══ RECORD EXTRACTS

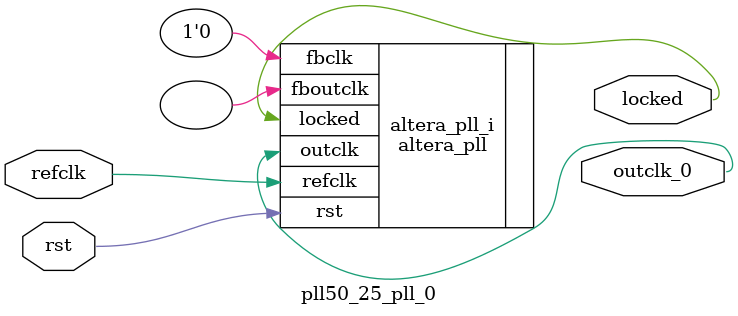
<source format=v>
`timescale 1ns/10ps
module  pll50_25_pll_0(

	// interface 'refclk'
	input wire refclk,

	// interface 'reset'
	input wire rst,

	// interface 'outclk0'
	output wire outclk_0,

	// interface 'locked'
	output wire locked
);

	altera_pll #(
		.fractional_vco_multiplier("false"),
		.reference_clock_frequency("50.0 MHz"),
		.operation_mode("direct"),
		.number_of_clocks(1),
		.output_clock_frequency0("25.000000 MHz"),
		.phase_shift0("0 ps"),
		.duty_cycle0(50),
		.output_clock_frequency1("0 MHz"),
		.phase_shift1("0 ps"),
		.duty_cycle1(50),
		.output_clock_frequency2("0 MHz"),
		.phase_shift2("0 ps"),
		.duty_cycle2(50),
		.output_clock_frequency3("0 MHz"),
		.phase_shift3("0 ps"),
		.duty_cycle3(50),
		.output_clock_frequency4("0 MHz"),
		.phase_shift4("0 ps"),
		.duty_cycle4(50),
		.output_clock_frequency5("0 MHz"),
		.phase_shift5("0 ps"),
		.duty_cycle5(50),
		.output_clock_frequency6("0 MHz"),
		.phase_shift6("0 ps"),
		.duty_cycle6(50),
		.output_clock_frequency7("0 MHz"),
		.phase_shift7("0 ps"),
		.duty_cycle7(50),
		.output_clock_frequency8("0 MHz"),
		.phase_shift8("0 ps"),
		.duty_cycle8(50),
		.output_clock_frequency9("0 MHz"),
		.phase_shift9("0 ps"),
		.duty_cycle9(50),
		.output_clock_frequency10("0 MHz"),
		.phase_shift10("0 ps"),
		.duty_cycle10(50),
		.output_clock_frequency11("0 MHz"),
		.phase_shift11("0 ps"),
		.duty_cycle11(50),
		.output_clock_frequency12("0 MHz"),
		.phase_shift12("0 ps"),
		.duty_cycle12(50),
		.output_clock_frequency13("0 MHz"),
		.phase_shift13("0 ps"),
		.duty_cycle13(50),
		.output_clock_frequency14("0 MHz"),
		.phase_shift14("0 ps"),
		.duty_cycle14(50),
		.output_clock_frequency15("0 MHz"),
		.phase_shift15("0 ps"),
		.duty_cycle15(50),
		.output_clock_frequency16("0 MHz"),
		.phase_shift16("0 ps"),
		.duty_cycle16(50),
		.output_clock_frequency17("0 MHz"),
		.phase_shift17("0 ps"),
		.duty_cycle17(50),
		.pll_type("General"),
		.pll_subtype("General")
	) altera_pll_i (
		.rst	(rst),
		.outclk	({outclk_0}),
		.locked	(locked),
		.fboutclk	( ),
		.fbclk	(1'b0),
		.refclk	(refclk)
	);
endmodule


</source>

════

Exact duplicates of all the entries are required, and no image may appear in them.

<source format=v>
`timescale 1ns/10ps
module  pll50_25_pll_0(

	// interface 'refclk'
	input wire refclk,

	// interface 'reset'
	input wire rst,

	// interface 'outclk0'
	output wire outclk_0,

	// interface 'locked'
	output wire locked
);

	altera_pll #(
		.fractional_vco_multiplier("false"),
		.reference_clock_frequency("50.0 MHz"),
		.operation_mode("direct"),
		.number_of_clocks(1),
		.output_clock_frequency0("25.000000 MHz"),
		.phase_shift0("0 ps"),
		.duty_cycle0(50),
		.output_clock_frequency1("0 MHz"),
		.phase_shift1("0 ps"),
		.duty_cycle1(50),
		.output_clock_frequency2("0 MHz"),
		.phase_shift2("0 ps"),
		.duty_cycle2(50),
		.output_clock_frequency3("0 MHz"),
		.phase_shift3("0 ps"),
		.duty_cycle3(50),
		.output_clock_frequency4("0 MHz"),
		.phase_shift4("0 ps"),
		.duty_cycle4(50),
		.output_clock_frequency5("0 MHz"),
		.phase_shift5("0 ps"),
		.duty_cycle5(50),
		.output_clock_frequency6("0 MHz"),
		.phase_shift6("0 ps"),
		.duty_cycle6(50),
		.output_clock_frequency7("0 MHz"),
		.phase_shift7("0 ps"),
		.duty_cycle7(50),
		.output_clock_frequency8("0 MHz"),
		.phase_shift8("0 ps"),
		.duty_cycle8(50),
		.output_clock_frequency9("0 MHz"),
		.phase_shift9("0 ps"),
		.duty_cycle9(50),
		.output_clock_frequency10("0 MHz"),
		.phase_shift10("0 ps"),
		.duty_cycle10(50),
		.output_clock_frequency11("0 MHz"),
		.phase_shift11("0 ps"),
		.duty_cycle11(50),
		.output_clock_frequency12("0 MHz"),
		.phase_shift12("0 ps"),
		.duty_cycle12(50),
		.output_clock_frequency13("0 MHz"),
		.phase_shift13("0 ps"),
		.duty_cycle13(50),
		.output_clock_frequency14("0 MHz"),
		.phase_shift14("0 ps"),
		.duty_cycle14(50),
		.output_clock_frequency15("0 MHz"),
		.phase_shift15("0 ps"),
		.duty_cycle15(50),
		.output_clock_frequency16("0 MHz"),
		.phase_shift16("0 ps"),
		.duty_cycle16(50),
		.output_clock_frequency17("0 MHz"),
		.phase_shift17("0 ps"),
		.duty_cycle17(50),
		.pll_type("General"),
		.pll_subtype("General")
	) altera_pll_i (
		.rst	(rst),
		.outclk	({outclk_0}),
		.locked	(locked),
		.fboutclk	( ),
		.fbclk	(1'b0),
		.refclk	(refclk)
	);
endmodule


</source>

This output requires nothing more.